Step 3. GPT-4V to write a description

This is the part where there is no more code to show. The plan was to use OpenAI API for calls to GPT-4V. No money for it though. I did test using ChatGPT with access to vision. My prompt went like:

[image attached]

Image caption: [caption generated by BLIP]

Using the image and its caption, write a detailed description of the image (with visual grounding).

Now with a detailed description and the SoM image, the plan was to have both of these as context in the beginning of a new chat session, and then chat all the way.
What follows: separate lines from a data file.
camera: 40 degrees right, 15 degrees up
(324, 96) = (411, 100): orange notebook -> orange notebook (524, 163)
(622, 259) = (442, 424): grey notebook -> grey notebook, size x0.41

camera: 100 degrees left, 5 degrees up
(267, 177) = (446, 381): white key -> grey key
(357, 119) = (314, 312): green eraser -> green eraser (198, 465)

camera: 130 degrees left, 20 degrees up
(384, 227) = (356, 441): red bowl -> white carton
Something like:

[
  {
    "role": "system",
    "content": "You are an assistant who is excellent in answering questions about a given image with its description."
  },
  {
    "role": "user",
    "content": [
      {
        "type": "text",
        "text": "Description: An orange cat sitting on a pile of sheets.\n\nThis is an image and its detailed description."
      },
      {
        "type": "image_url",
        "image_url": {
          "url": "linggoy-set-of-mark-image-attachment.jpg"
        }
      }
    ]
  }
]

An unsolved problem

How about if the object in the image has holes? Like a donut or ring? Haven’t solved that:


Even if the segmenter does a good job punching a hole right there, it will be challenging for me to overlay the mark on the donut itself. Probably same goes for thin line width arcs.